» Tarefa 1:
No texto sobre a plataforma KUKA AMP, com qual empresa a KUKA se juntou para lançar o software?
» Tarefa 2:
Escreva a continuação do texto sobre a plataforma KUKA AMP, começando logo depois da última frase.

» Texto exibido:

A alemã KUKA, com subsidiária brasileira em São Bernardo do Campo (SP), lançou mundialmente sua plataforma de software KUKA AMP, em associação com a NVIDIA, visando introduzir a inteligência artificial (IA física, ou Automação 2.0) em processos complexos de manufatura, tias como a transformação de plásticos. A nova tecnologia permite que robôs operem de forma autônoma e adaptativa em ambientes de injeção, extrusão e pós-processamento, respondendo à necessidade das indústrias de plásticos por maior produtividade e flexibilidade.


A IA Física (ou Physical AI) é o estágio da inteligência artificial em que o processamento de dados deixa de ser puramente digital — como gerar textos ou imagens — e passa a interagir diretamente com o mundo material. No contexto industrial, é a tecnologia que permite a uma máquina perceber, raciocinar e agir de forma autônoma em um ambiente físico.

 

Para o setor de plásticos, trata-se da transição da automação rígida para a automação baseada em “intenção”. Em vez de programar cada movimento milimétrico para a retirada de peças ou rebarbação de componentes plásticos complexos, o sistema utiliza modelos de IA para interpretar o objetivo final, ajustando-se automaticamente a variações térmicas ou imperfeições dimensionais das peças. A tecnologia tem potencial para reduzir o tempo de setup e a dependência de programadores de robótica altamente especializados.

» Conteúdo do material:
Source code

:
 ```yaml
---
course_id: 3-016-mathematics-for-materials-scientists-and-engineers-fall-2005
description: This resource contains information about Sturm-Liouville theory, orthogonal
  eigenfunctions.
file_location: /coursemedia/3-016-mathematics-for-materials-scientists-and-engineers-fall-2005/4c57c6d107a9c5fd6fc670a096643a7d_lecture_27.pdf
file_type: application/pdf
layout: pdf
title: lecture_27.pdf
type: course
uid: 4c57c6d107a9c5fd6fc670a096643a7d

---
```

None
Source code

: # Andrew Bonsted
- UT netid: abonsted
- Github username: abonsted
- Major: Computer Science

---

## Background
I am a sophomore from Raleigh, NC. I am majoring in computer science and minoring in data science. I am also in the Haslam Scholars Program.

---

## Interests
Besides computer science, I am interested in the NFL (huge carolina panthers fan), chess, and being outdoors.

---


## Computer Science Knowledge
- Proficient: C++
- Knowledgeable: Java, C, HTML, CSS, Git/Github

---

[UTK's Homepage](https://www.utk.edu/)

» Resposta 1:
Com a NVIDIA.

» Resposta 2:
De acordo com comunicado de imprensa, a estratégia da KUKA mantém a Automação 1.0 (baseada em regras) como a plataforma para tarefas de alto volume e ciclos rápidos, típicos da moldagem por injeção de grandes lotes. A inovação da IA Física acrescenta flexibilidade a processos de montagem, decoração (in-mold labeling) e logística interna, nos quais a percepção sensorial do robô permite que ele aprenda e opere com segurança ao lado de operadores humanos, minimizando paradas de linha não programadas.

 

Simulação e gêmeos digitais: o papel da NVIDIA

 

A parceria entre a KUKA e a NVIDIA traz benefícios diretos para a fase de projeto e validação. Por meio de gêmeos digitais (digital twins) e simulações de alta fidelidade no ecossistema NVIDIA, é possível replicar virtualmente o comportamento de células de moldagem e periféricos com precisão física.

Para o transformador, isso significa a capacidade de testar fluxos de trabalho e interações robóticas antes da instalação física, antecipando gargalos e otimizando a manipulação de peças técnicas sem desperdício de matéria-prima ou tempo de máquina.